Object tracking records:

=-=-=

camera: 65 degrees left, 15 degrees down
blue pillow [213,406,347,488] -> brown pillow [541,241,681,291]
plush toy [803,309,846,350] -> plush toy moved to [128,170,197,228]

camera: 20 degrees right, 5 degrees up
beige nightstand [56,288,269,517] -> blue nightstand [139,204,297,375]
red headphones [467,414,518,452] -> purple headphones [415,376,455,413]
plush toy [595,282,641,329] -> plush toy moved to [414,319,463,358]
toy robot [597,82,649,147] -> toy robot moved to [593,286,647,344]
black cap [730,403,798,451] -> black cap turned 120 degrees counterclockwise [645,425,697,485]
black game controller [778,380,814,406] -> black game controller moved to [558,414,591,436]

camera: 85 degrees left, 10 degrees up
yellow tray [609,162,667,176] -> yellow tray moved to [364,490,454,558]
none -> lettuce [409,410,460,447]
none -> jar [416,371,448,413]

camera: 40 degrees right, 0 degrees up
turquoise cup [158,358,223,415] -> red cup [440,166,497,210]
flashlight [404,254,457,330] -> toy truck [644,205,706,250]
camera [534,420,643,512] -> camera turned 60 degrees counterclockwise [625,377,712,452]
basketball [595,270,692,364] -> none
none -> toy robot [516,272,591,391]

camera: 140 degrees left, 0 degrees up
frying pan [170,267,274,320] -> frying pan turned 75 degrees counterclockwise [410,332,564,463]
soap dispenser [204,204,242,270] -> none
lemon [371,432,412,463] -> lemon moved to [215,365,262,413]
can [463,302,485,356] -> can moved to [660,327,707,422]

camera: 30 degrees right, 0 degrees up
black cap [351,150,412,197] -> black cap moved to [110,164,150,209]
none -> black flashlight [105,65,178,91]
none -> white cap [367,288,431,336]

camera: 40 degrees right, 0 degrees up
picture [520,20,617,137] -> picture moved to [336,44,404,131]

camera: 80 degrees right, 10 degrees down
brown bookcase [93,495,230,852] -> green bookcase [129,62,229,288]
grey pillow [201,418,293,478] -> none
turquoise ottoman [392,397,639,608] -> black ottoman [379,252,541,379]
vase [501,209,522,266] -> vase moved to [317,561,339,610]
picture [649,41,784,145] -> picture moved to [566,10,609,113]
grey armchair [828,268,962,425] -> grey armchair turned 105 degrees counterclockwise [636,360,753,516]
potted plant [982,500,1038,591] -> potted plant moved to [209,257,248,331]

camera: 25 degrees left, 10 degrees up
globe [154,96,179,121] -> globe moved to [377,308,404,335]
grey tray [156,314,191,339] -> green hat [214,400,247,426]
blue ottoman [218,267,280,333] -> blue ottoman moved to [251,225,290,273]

=-=-=

Activity: As listed above, the lines from the line with "camera: 20 degrees right, 5 degrees up" to the line with "camera: 25 degrees left, 10 degrees up" are to be echoed exactly, with both ends included and nothing added.

Exercise result:
camera: 20 degrees right, 5 degrees up
beige nightstand [56,288,269,517] -> blue nightstand [139,204,297,375]
red headphones [467,414,518,452] -> purple headphones [415,376,455,413]
plush toy [595,282,641,329] -> plush toy moved to [414,319,463,358]
toy robot [597,82,649,147] -> toy robot moved to [593,286,647,344]
black cap [730,403,798,451] -> black cap turned 120 degrees counterclockwise [645,425,697,485]
black game controller [778,380,814,406] -> black game controller moved to [558,414,591,436]

camera: 85 degrees left, 10 degrees up
yellow tray [609,162,667,176] -> yellow tray moved to [364,490,454,558]
none -> lettuce [409,410,460,447]
none -> jar [416,371,448,413]

camera: 40 degrees right, 0 degrees up
turquoise cup [158,358,223,415] -> red cup [440,166,497,210]
flashlight [404,254,457,330] -> toy truck [644,205,706,250]
camera [534,420,643,512] -> camera turned 60 degrees counterclockwise [625,377,712,452]
basketball [595,270,692,364] -> none
none -> toy robot [516,272,591,391]

camera: 140 degrees left, 0 degrees up
frying pan [170,267,274,320] -> frying pan turned 75 degrees counterclockwise [410,332,564,463]
soap dispenser [204,204,242,270] -> none
lemon [371,432,412,463] -> lemon moved to [215,365,262,413]
can [463,302,485,356] -> can moved to [660,327,707,422]

camera: 30 degrees right, 0 degrees up
black cap [351,150,412,197] -> black cap moved to [110,164,150,209]
none -> black flashlight [105,65,178,91]
none -> white cap [367,288,431,336]

camera: 40 degrees right, 0 degrees up
picture [520,20,617,137] -> picture moved to [336,44,404,131]

camera: 80 degrees right, 10 degrees down
brown bookcase [93,495,230,852] -> green bookcase [129,62,229,288]
grey pillow [201,418,293,478] -> none
turquoise ottoman [392,397,639,608] -> black ottoman [379,252,541,379]
vase [501,209,522,266] -> vase moved to [317,561,339,610]
picture [649,41,784,145] -> picture moved to [566,10,609,113]
grey armchair [828,268,962,425] -> grey armchair turned 105 degrees counterclockwise [636,360,753,516]
potted plant [982,500,1038,591] -> potted plant moved to [209,257,248,331]

camera: 25 degrees left, 10 degrees up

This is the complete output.